It's about 7" and fed primarily feeder goldfish


----------



## TJcali (Mar 27, 2009)

very Nice mac your very lucky


----------



## xos (Dec 1, 2007)

TJcali said:


> very Nice mac your very lucky


yeah. thanks again craigslist..

quick question for you guys:

what's gonna happen if I put this 7" with 10 8" reds in a 375?

I would wait til it bulks up, eats smelt and off live (1-2 months)


----------



## FEEFA (Nov 19, 2007)

If you introduce it with your pygos he will probably shoal with them and then take them out one by one since it is one of the more aggressive serras


----------



## rhom15 (Dec 20, 2009)

very nice














beef him up


----------



## Da' Manster! (Sep 1, 2009)

Nice specimen you got there!...He rocks like a CCR concert!!!...


----------



## Sacrifice (Sep 24, 2006)

Da said:


> Nice specimen you got there!...He rocks like a CCR concert!!!...

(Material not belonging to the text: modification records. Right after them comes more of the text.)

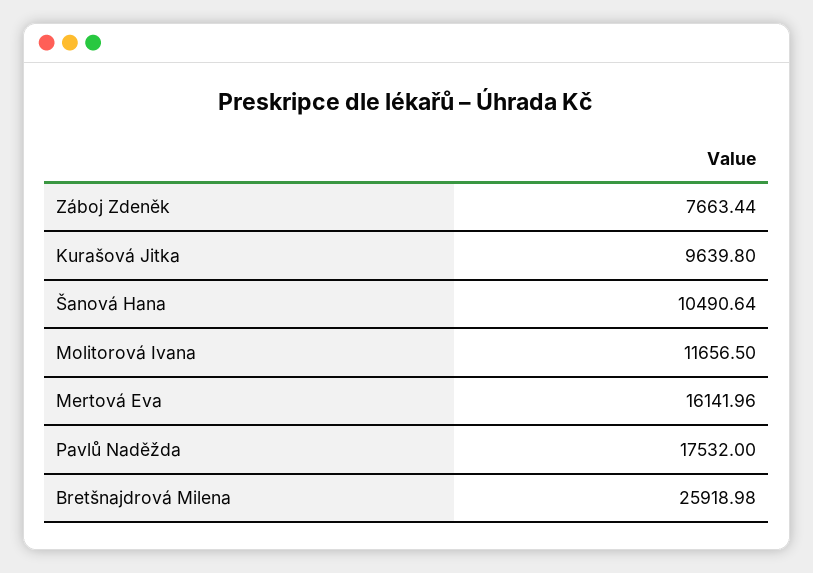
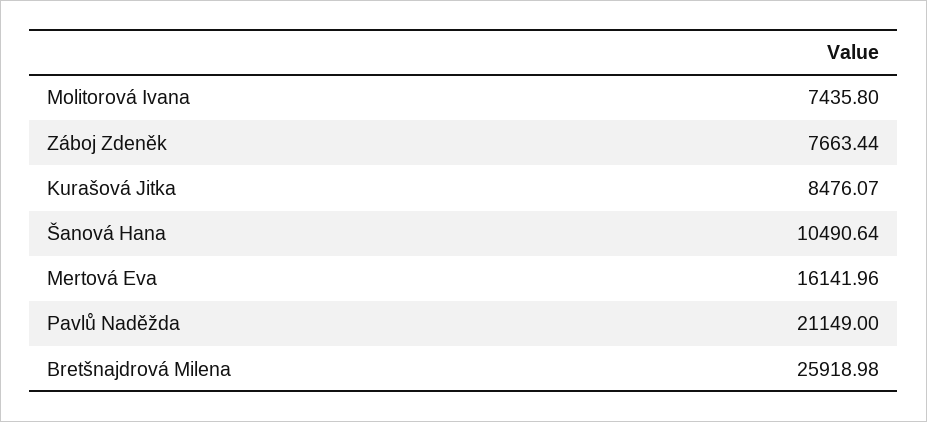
  {
    "Záboj Zdeněk": 7663.44,
-   "Kurašová Jitka": 9639.8,
+   "Kurašová Jitka": 8476.07,
    "Šanová Hana": 10490.64,
-   "Molitorová Ivana": 11656.5,
+   "Molitorová Ivana": 7435.8,
    "Mertová Eva": 16141.96,
-   "Pavlů Naděžda": 17532,
+   "Pavlů Naděžda": 21149,
    "Bretšnajdrová Milena": 25918.98
  }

'Da' Manster! and his crazy CCR,









Very Nice, I agree that it looks like a Mac


----------



## PiranhaMike661 (Jul 9, 2010)

Looks like a killer







Also, can't argue with the price. Great find!


----------



## james79 (Sep 11, 2009)

nice fish can't beat a freebie


----------



## salvo85 (Jul 25, 2010)

nice maculatus,very very bud


----------



## xos (Dec 1, 2007)

****** said:


> If you introduce it with your pygos he will probably shoal with them and then take them out one by one since it is one of the more aggressive serras


I hear ya. day 3. keeping a close eye..


----------



## balluupnetme (Oct 23, 2006)




----------



## Domelotta (Apr 25, 2007)

Maybe he'll turn out to think he's a red. lol With that big of a tank I'm curious to see how long the cohab lasts. Keep us updated. Oh and thats some killer looking driftwood!


----------



## salvo85 (Jul 25, 2010)

fantastic piranhas guy


----------



## Da' Manster! (Sep 1, 2009)

Great photo's!..It's so funny and cute how it seems like they are all posing for the camera!...Good luck at shoaling them!...They rock like a DAVID LEE ROTH concert!!!...


----------



## Lifer374 (Dec 5, 2003)

xos said:


> View attachment 195719


Which one is he.....Oh I see him, the one with the teeth sticking out all over the place.

Nice grab.


----------



## xos (Dec 1, 2007)

Thanks. It does not look good. Seems like the Mac is getting picked on... keeping an even closer eye.


----------



## xos (Dec 1, 2007)

reset.

















may just give it to a freind...


----------



## PiranhaMike661 (Jul 9, 2010)

That's terrible!!!







WHY CAN'T WE ALL JUST GET ALONG!!!


----------



## FEEFA (Nov 19, 2007)

Glad to see that you removed it from the shoal, at least you tried it and see that it doesnt work well.
If I were you though I would set up another tank and keep it, but macs are my personal favorite P


----------



## TJcali (Mar 27, 2009)

Good thing you put the divider bro it's funny how everyone thought the mac would take them out one by one (so did I jiji)


----------



## xos (Dec 1, 2007)

yeah. It's gone. My buddy has it now in a solo set up..


----------